Executives must ensure their digital infrastructure reflects how the company actually operates, which markets it serves, which standards it adheres to, and which entities own accountability for performance. Aligning these systems is not optional; it’s the only way to minimize negative impact as AI platforms redefine how brands are recognized, attributed, and trusted globally.

Executive Imperatives

  1. Reevaluate Canonical Strategy. What once improved efficiency may now reduce market visibility. Treat canonicals as control levers, not conveniences.
  2. Expand SEO Governance to AI Search Governance. Traditional hreflang audits must evolve into cross-market AI visibility reviews that track how generative engines interpret your entity graph.
  3. Reinvest in Local Authority. Encourage regional teams to create content with market-first intent – not translated copies of global pages.
  4. Measure Visibility Differently. Rankings alone no longer indicate presence: track citations, sources, and language of origin in AI search outputs.

Final Thought

AI didn’t make geography irrelevant; it just exposed how fragile our digital maps were.

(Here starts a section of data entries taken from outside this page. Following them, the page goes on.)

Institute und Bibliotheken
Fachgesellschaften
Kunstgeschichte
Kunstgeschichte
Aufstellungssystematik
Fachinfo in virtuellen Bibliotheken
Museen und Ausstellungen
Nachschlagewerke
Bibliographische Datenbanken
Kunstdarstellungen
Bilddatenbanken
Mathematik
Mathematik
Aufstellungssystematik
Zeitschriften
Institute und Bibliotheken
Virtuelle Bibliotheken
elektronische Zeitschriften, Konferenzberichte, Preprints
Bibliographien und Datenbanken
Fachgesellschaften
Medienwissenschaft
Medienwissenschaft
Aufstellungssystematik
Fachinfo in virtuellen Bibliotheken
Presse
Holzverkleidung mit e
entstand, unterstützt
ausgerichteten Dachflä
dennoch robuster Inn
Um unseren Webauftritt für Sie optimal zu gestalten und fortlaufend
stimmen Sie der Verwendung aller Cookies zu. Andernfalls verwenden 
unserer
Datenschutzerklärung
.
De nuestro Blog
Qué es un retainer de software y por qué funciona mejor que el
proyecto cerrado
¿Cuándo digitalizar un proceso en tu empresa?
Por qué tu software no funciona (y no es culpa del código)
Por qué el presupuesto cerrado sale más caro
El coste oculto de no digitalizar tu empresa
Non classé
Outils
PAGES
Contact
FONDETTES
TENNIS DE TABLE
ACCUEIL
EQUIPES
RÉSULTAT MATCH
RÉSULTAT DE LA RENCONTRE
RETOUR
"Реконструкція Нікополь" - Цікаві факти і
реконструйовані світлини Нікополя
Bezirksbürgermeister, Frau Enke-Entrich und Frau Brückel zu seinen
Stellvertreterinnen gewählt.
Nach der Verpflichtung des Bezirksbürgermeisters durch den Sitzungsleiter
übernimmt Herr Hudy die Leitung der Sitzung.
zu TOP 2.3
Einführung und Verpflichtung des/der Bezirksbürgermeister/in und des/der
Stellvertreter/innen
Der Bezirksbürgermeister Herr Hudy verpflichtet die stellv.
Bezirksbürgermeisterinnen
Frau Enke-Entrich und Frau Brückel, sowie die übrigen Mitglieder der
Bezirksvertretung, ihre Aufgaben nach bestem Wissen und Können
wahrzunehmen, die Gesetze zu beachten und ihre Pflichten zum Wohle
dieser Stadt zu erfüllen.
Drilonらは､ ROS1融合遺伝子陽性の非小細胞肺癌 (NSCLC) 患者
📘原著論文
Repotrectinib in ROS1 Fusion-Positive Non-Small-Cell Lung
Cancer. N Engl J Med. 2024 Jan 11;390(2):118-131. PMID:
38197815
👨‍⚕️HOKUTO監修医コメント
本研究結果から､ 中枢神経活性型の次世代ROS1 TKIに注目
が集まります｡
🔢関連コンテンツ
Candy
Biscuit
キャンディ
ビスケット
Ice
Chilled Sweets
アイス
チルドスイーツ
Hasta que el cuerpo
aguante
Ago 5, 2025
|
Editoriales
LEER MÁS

Hreflang, ccTLDs, and translation workflows gave companies the illusion of control.

AI search removed the guardrails, and now the strongest signals win – regardless of borders.

The next evolution of international SEO isn’t about tagging and translating more pages. It’s about governing your digital borders and making sure every market you serve remains visible, distinct, and correctly represented in the age of synthesis.

Because when AI redraws the map, the brands that stay findable aren’t the ones that translate best; they’re the ones who define where they belong.